渾沌(厄駘より改名)はこの琴皇太后の陰謀を退け、幻影達(平勝より改名)は北師攻撃を実行する。反乱軍を過大に評価した宮廷内では、もはや武力で反乱軍に対抗する術もなく、数百人の宮女達が住まう後宮もその略奪対象として攻撃を受けることになる。

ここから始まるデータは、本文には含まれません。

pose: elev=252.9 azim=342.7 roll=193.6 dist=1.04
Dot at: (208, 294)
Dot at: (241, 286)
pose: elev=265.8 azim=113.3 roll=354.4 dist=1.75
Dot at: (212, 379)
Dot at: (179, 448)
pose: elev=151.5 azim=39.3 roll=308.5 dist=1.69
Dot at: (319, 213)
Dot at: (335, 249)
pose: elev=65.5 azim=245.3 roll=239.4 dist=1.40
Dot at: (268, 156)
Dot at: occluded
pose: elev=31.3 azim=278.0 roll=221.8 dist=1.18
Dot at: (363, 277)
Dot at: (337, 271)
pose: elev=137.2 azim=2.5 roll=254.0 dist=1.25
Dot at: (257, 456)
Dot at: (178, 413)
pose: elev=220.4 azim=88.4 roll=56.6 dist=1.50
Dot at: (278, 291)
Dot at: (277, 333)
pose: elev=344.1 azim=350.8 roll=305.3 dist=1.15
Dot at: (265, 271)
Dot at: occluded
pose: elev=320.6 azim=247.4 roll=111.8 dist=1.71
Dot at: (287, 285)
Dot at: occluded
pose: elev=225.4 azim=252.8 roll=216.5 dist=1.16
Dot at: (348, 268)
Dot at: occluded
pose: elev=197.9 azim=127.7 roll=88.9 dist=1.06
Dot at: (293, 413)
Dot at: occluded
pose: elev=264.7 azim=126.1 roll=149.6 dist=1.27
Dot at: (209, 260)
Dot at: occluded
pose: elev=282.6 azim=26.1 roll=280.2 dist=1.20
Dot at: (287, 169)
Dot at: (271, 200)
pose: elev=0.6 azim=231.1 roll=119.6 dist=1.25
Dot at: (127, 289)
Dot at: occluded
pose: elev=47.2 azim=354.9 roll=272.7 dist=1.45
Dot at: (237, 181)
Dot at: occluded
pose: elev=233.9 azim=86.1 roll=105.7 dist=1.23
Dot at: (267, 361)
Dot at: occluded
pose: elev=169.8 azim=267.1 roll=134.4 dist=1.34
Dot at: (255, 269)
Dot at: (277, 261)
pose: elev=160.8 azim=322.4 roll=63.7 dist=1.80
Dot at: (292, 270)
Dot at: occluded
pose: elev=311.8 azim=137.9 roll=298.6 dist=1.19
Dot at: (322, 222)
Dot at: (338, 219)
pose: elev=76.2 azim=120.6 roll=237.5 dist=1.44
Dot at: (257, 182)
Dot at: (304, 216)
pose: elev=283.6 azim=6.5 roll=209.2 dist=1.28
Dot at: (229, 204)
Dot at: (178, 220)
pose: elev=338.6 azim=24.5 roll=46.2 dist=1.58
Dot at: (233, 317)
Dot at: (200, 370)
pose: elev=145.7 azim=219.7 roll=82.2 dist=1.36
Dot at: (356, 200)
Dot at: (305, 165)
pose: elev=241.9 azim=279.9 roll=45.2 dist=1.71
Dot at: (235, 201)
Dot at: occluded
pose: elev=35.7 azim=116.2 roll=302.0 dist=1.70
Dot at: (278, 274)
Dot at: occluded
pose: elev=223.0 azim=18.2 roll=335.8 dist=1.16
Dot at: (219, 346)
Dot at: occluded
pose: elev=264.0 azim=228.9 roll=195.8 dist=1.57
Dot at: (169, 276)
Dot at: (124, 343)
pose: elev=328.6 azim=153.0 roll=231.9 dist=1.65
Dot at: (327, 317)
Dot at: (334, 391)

後宮を守るべく、銀河は宮女や宦官と協力し、幻影達の軍勢に対抗していくことになる。
主な登場人物
双槐樹(コリューン)
設定
架空の史料
小説中で挙げられる史料は下記の通り。
- 『後宮七典』
- 『女大学』
- 『素乾書』
- 『乾史』
- 『素乾通鑑』(天山遯)
- 『素乾城の思い出』(エリサレム・ジャコメル著)
- 『箕松先生随文』巻3
架空の皇帝
小説中で名前の現れる素乾国の皇帝は下記の通り。
- 衒宗(げんそう) - 腹宗の6代前
- 狄宗(てきそう) - 腹宗の4代前
- 腹宗(ふくそう) - 双槐樹の父、後宮で腹上死したという伝説が残っている
- 槐宗(かいそう) - 双槐樹
- 黒耀樹(こくようじゅ) - 槐宗と銀正妃(銀河)の子、後に乾朝を建国、神武帝と称される
架空の紀年法
小説中で使用される素乾国の元号は下記の通り。
- 腹英:1573年 - 1607年
- 槐暦(かいれき):1608年
書誌情報
- 後宮小説 (新潮社、1989年12月発行、ISBN 4103751010)
- 後宮小説 (新潮文庫、1993年4月発行、ISBN 4101281114)
- 文庫版の表紙は駄場真弓が、解説は矢川澄子が担当した。
- 文庫版の表紙は駄場真弓が、解説は矢川澄子が担当した。
テレビアニメ
1990年3月21日に日本テレビ系で放送された。テレビアニメ化されるにあたり、人物設定などが大きく変更されている箇所もある。